Below are some entries. Copy each line in them that holds "Horaires".

*** TASK MATERIAL ***

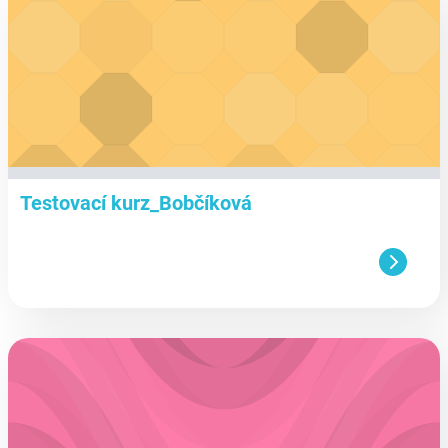
Testovací kurz_Bobčíková
aa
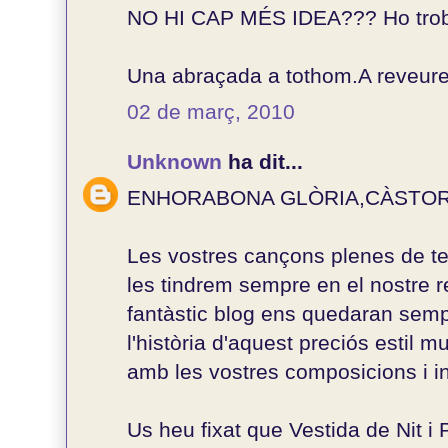
NO HI CAP MÉS IDEA??? Ho trobar
Una abraçada a tothom.A reveure
02 de març, 2010
Unknown
ha dit...
ENHORABONA GLÒRIA,CÀSTOR,CA
Les vostres cançons plenes de ten
les tindrem sempre en el nostre r
fantàstic blog ens quedaran semp
l'història d'aquest preciós estil 
amb les vostres composicions i in
Us heu fixat que Vestida de Nit 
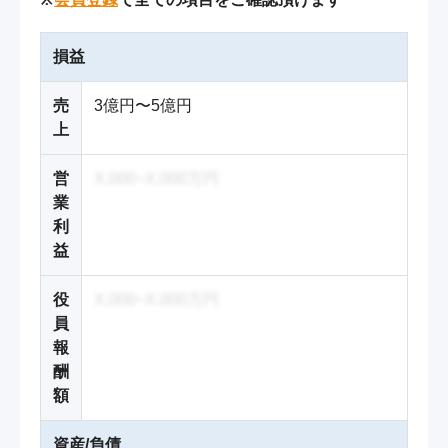
損益
売
3億円〜5億円
上
営
X,000~X,000万円
業
利
益
役
X,000~X,000万円
員
報
酬
額
資産/負債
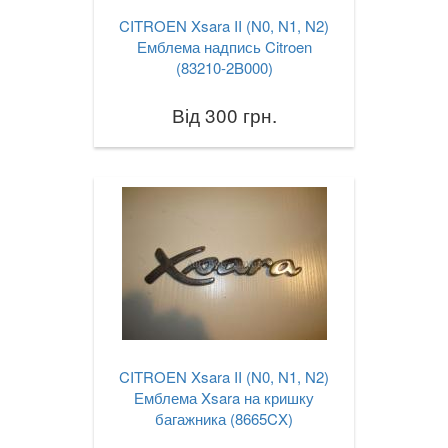
CITROEN Xsara II (N0, N1, N2)
Емблема надпись Citroen
(83210-2B000)
Від 300 грн.
CITROEN Xsara II (N0, N1, N2)
Емблема Xsara на кришку
багажника (8665CX)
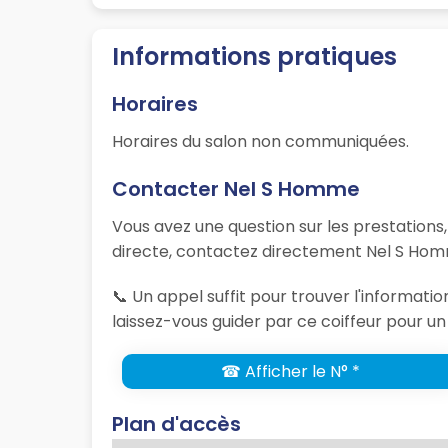
Informations pratiques
Horaires
Horaires du salon non communiquées.
Contacter Nel S Homme
Vous avez une question sur les prestations
directe, contactez directement Nel S Homm
📞 Un appel suffit pour trouver l'informati
laissez-vous guider par ce coiffeur pour un
☎ Afficher le N° *
Plan d'accès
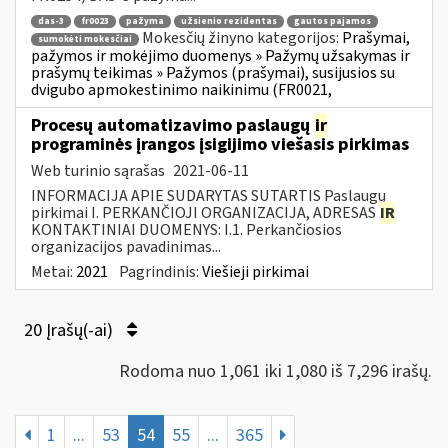
das-3
fr0023
pažyma
užsienio rezidentas
gautos pajamos
Mokesčių žinyno kategorijos:
Prašymai,
sumokėti mokesčiai
pažymos ir mokėjimo duomenys » Pažymų užsakymas ir
prašymų teikimas » Pažymos (prašymai), susijusios su
dvigubo apmokestinimo naikinimu (FR0021,
Procesų automatizavimo paslaugų
ir
programinės įrangos įsigijimo viešasis pirkimas
Web turinio sąrašas
2021-06-11
INFORMACIJA APIE SUDARYTAS SUTARTIS Paslaugų
pirkimai I. PERKANČIOJI ORGANIZACIJA, ADRESAS
IR
KONTAKTINIAI DUOMENYS: I.1. Perkančiosios
organizacijos pavadinimas...
Metai:
2021
Pagrindinis:
Viešieji pirkimai
20 Įrašų(-ai)
Rodoma nuo 1,061 iki 1,080 iš 7,296 irašų.
1
...
53
54
55
...
365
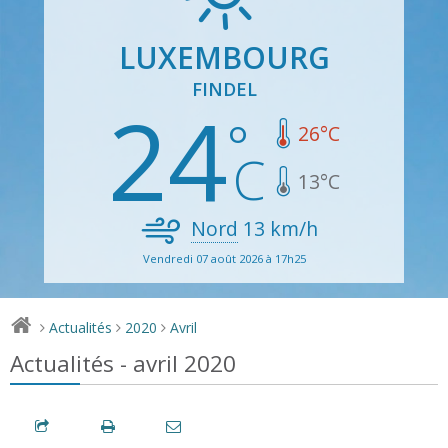
LUXEMBOURG
FINDEL
24
26
°C
13
°C
Nord
13
km/h
Vendredi 07 août 2026 à 17h25
Actualités
2020
Avril
>
>
>
Actualités - avril 2020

*** End of TASK MATERIAL ***

### [RESPONSE]
Horaires
Horaires du salon non communiquées.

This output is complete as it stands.